Usually, when you try to evaluate an integral in closed form, you make use of transformations to bring it to a new integral which is a well-known integral. You end up with an algebraic relation between your integrals. Let’s say your integrals are ‘chromatic’ with respect to a field. When two integrals are ‘chromatic’, evaluating one gives the answer for the other. Your current tools among your transformations are: change of variable and integration by parts. What if we suppress these common tools?
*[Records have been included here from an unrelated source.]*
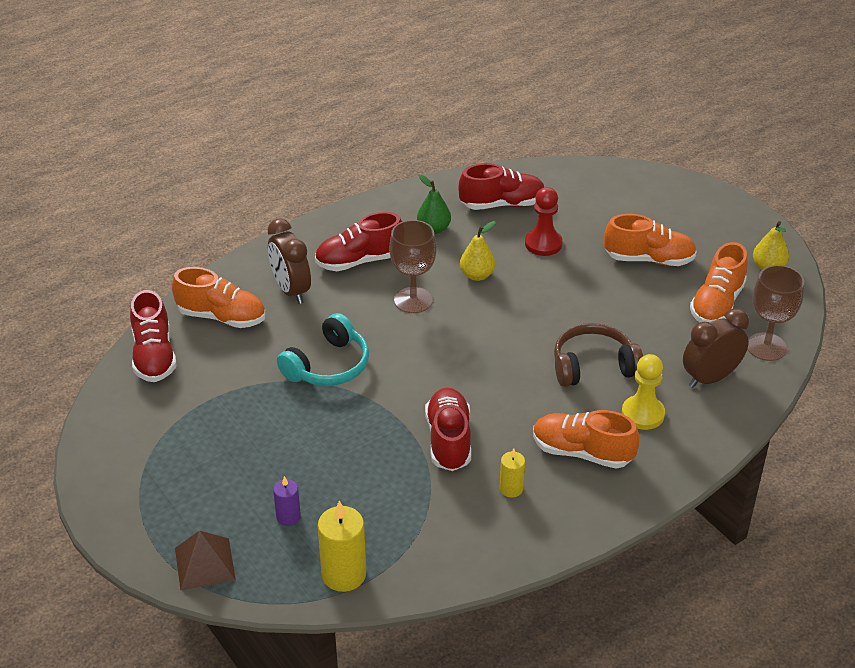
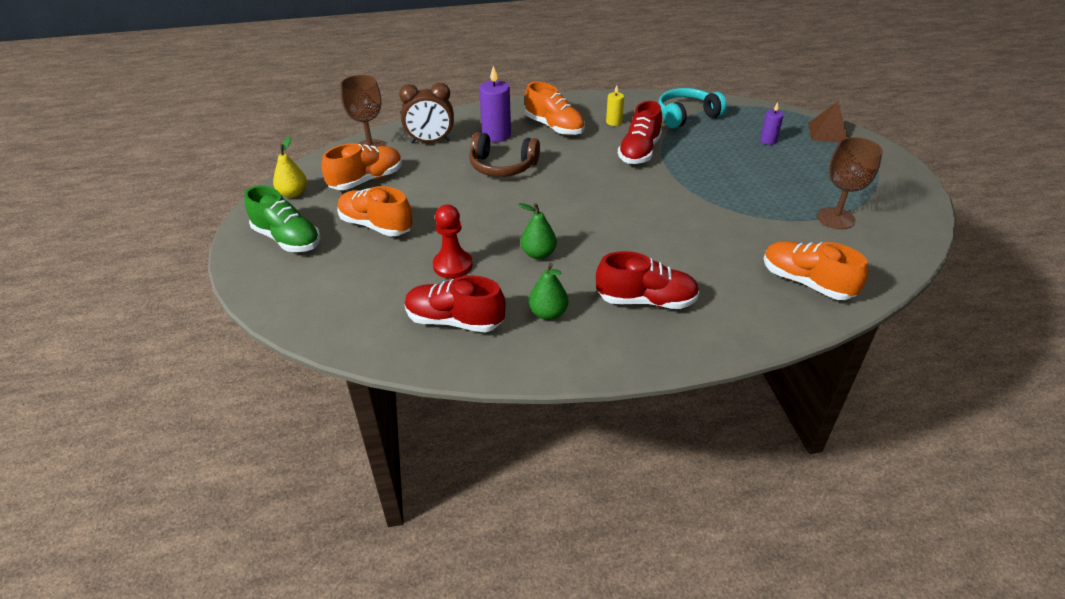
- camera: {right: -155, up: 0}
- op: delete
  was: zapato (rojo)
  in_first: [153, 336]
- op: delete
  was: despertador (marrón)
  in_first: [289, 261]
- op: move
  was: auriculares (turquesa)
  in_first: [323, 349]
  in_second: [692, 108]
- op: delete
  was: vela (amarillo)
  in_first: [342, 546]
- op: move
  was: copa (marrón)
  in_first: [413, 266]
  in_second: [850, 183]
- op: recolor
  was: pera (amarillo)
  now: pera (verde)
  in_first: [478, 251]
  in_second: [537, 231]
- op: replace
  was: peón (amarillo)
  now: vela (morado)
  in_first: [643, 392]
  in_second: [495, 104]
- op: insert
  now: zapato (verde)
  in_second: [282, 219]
What is left then?

This post is supposed to obtain some explicit examples of ‘chromatic’ difficult integrals that, as far as we know, are not linked from a change of variable or an integration by parts.

Answer 1

What about these pairs?

\begin{align} \nonumber(\alpha-\sin \alpha)&\int_{-\infty}^\infty\frac{d x}{(e^x-x-\cos \alpha)^2+(\alpha-\sin \alpha)^2}+\\ &(\pi-\alpha+\sin \alpha)\int_{-\infty}^\infty\frac{d x}{(e^x+x+\cos \alpha)^2+(\pi-\alpha+\sin \alpha)^2}=\pi,\quad 0<\alpha<\pi \end{align}

\begin{align} \nonumber(2\pi-\alpha+\sin \alpha)&\int_{-\infty}^\infty\frac{d x}{(e^x-x-\cos \alpha)^2+(2\pi-\alpha+\sin \alpha)^2}=\\ &(\pi-\alpha+\sin \alpha)\int_{-\infty}^\infty\frac{d x}{(e^x+x+\cos \alpha)^2+(\pi-\alpha+\sin \alpha)^2},\quad 0<\alpha<\pi \end{align} It seems they are not linked by a change of a variable or integration by parts, and as far as I know none of these integrals have a closed form.

Answer 2

$$ \int_0^{\infty} \frac{ dx }{ \Gamma (x) } = e + \int_0^{\infty} \frac{e^{-x}}{\pi^2 + \ln^2 x} \,dx = e + \frac{1}{\pi} \int_{-\pi/2}^{\pi/2} e^{\tan x} e^{ -e^{\ \tan x} } \,dx $$ According to Wikipedia, it is unknown whether this constant can be expressed in closed form.